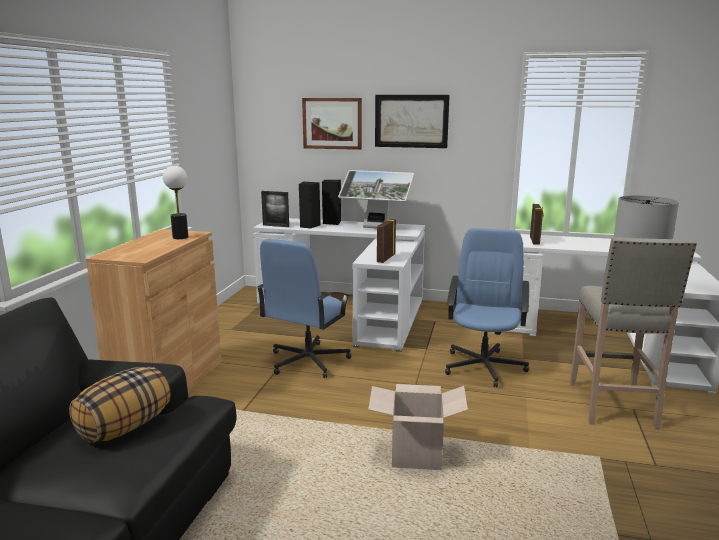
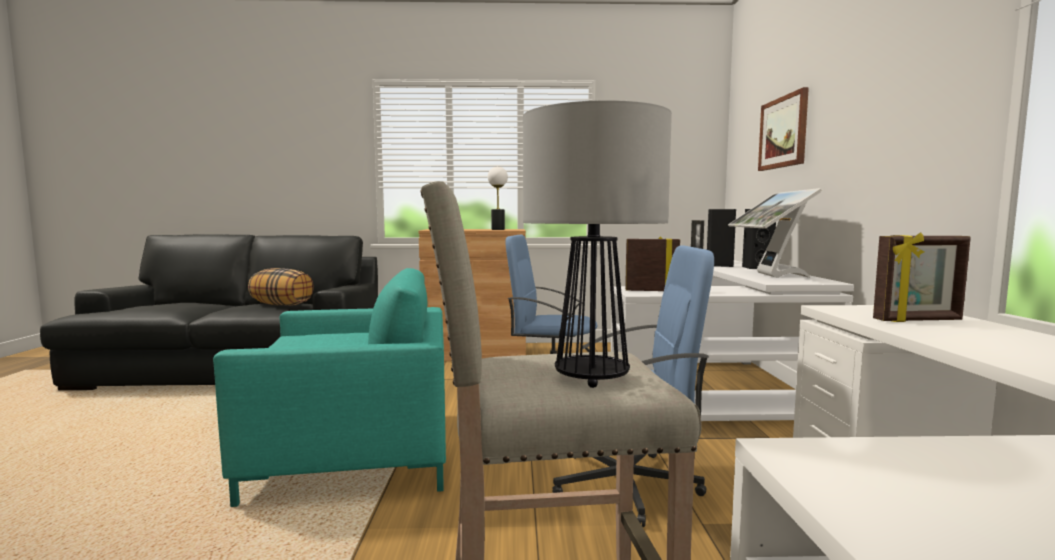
camera: 75 degrees right, 10 degrees down
cardboard box [368,384,468,470] -> turquoise armchair [213,268,446,507]
picture [375,95,450,148] -> none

= Exercise aim =
The copy must match the listing above exactly but contain no pictures.

= Result =
camera: 75 degrees right, 10 degrees down
cardboard box [368,384,468,470] -> turquoise armchair [213,268,446,507]
picture [375,95,450,148] -> none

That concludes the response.